The new Canadian figures made Magpie remember a 1980s study of violent crimes in Seattle and Vancouver. The two cities were (and are) about the same size, located about 120 miles apart on opposite sides of the Canada-US border. Basically, the two cities are about as similar as any pair you could find in either country. Rather than try to remember the findings ourselves, we went and found an abstract for the journal article reporting the study's results.

Handgun Regulations, Crime, Assaults, and Homicide: A Tale of Two Cities, John Henry Sloan, MD, MPH; Arthur L. Kellermann, MD, MPH; et al, The New England Journal of Medicine, Vol. 319, No. 19, November 10, 1988, pp. 1256-1262.

Key Statistics: Although similar to Seattle, Washington in many ways, Vancouver, British Columbia has adopted a more restrictive approach to the regulation of handguns. In this study, the annual rate of assault was only modestly higher in Seattle than Vancouver, but the rate of assault involving firearms was seven times higher in Seattle. The risk of death from homicide was found to be significantly higher in Seattle than in Vancouver. Virtually all of this excess risk was explained by a nearly five-fold higher risk of being murdered with a handgun in Seattle as compared with Vancouver. Rates of homicide involving means other than guns were not found to be substantially different in the two cities.

This study examined robberies, burglaries, assaults, and homicides in Seattle, Washington and Vancouver, British Columbia, from 1980 through 1986 to determine the associations between handgun regulations, assault and other crimes, and homicide. This study found that restrictions on handgun access may reduce the rate of homicide in a community.

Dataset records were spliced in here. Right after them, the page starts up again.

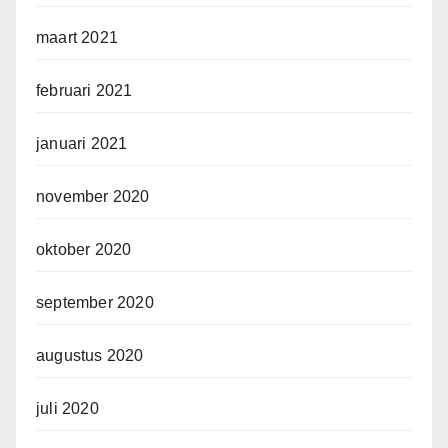
maart 2021
februari 2021
januari 2021
november 2020
oktober 2020
september 2020
augustus 2020
juli 2020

Basically, the study said that if guns are more easily available, the homicide rate will be higher. The city that had the higher handgun ownership rate and the less restrictive gun laws—Seattle—had more assaults involving guns and more gun-related homicides than Vancouver—the city with restrictive gun laws and fewer handguns in the possession of its residents.

Of course, the gun lobby has been attacking the conclusions and methodology of this study for years, trying to prove that it didn't prove any link between gun, gun laws, and homicides. They're undoubtedly getting ready to 'prove' that the continuing decrease in gun-related homicides in Canada has nothing to do with its gun laws, either.